O documento, elaborado pela historiadora Maria Cecília Adão, relatora do caso na comissão, possui mais de 5 mil páginas e reavalia as circunstâncias da morte de JK, ocorrida em 22 de agosto de 1976, na Via Dutra, entre Rio de Janeiro e São Paulo. Na ocasião, o carro em que o ex-presidente estava colidiu com uma carreta após atravessar a pista contrária da rodovia. JK e o motorista Geraldo Ribeiro morreram no local.

Segundo o parecer, há indícios de que uma ação externa teria provocado a saída do veículo da pista, descartando a tese de acidente defendida oficialmente durante o regime militar. O relatório também questiona versões anteriores que apontavam que o automóvel teria sido atingido por um ônibus antes da colisão fatal.

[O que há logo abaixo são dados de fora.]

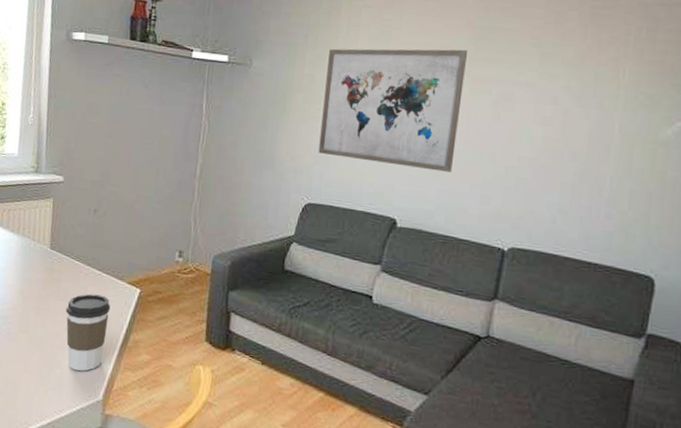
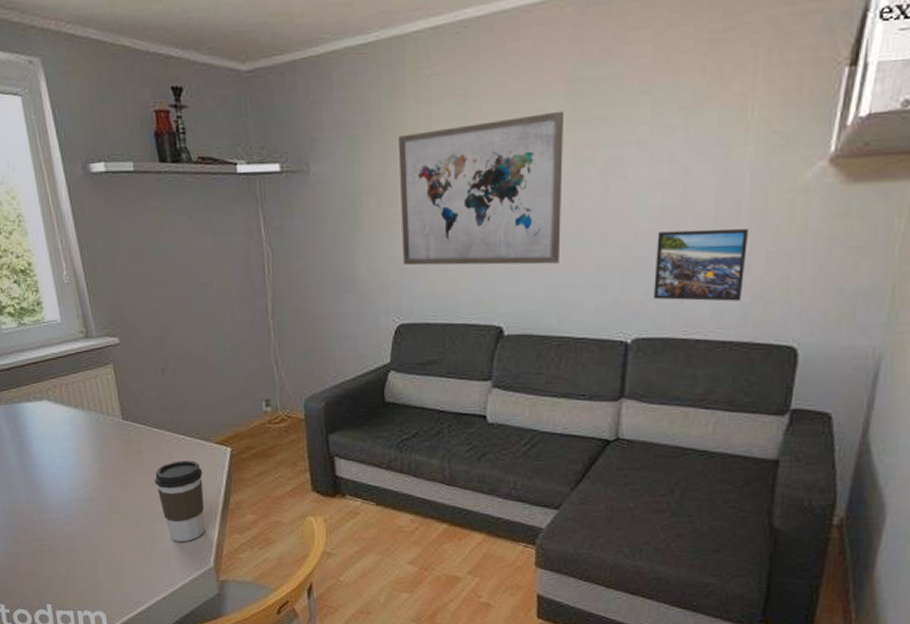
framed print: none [530,159,616,229] -> present [653,228,748,302]

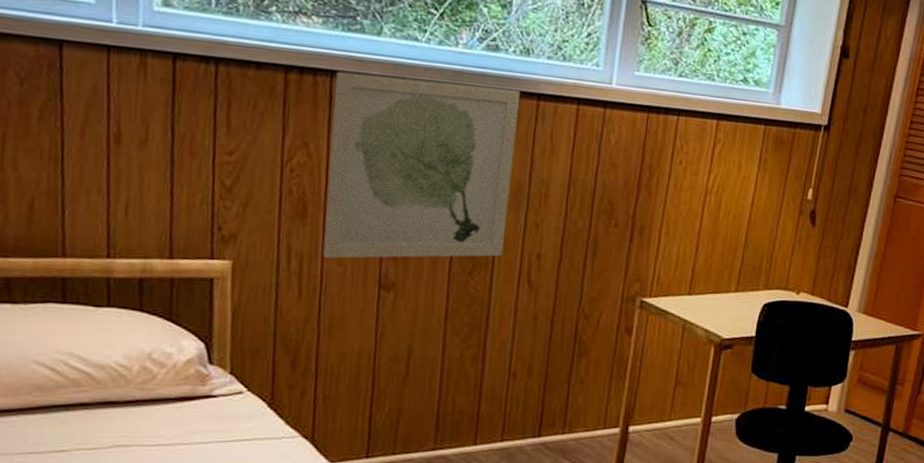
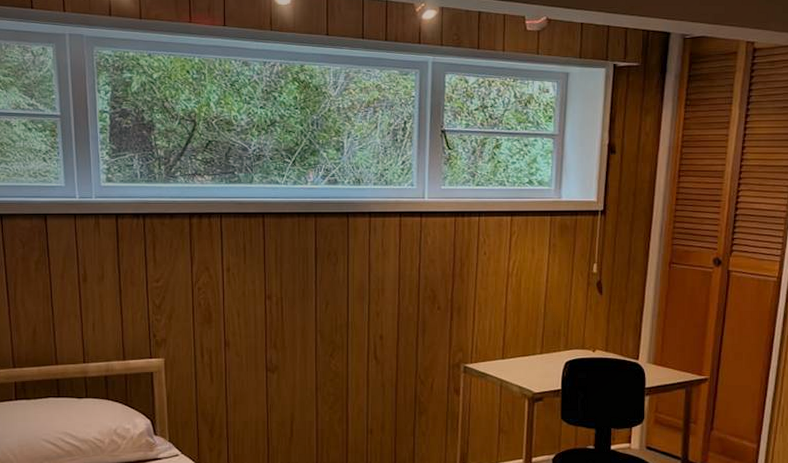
wall art: present [323,71,521,259] -> none [223,212,356,351]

A nova conclusão contraria o entendimento apresentado pela Comissão Nacional da Verdade em 2014, quando o órgão concluiu que não havia provas suficientes para afirmar que JK foi vítima de atentado político. Apesar disso, familiares, pesquisadores e setores ligados aos direitos humanos continuaram defendendo a reabertura do caso.

De acordo com informações divulgadas pela imprensa, o relatório também recomenda a retificação da certidão de óbito de JK e de Geraldo Ribeiro, para que as mortes sejam reconhecidas oficialmente como resultado de perseguição política do Estado brasileiro durante a ditadura.

O documento ainda está em análise pela comissão e deverá ser votado nas próximas semanas. Caso seja aprovado, a decisão pode representar uma reviravolta histórica em um dos episódios mais controversos do período militar brasileiro.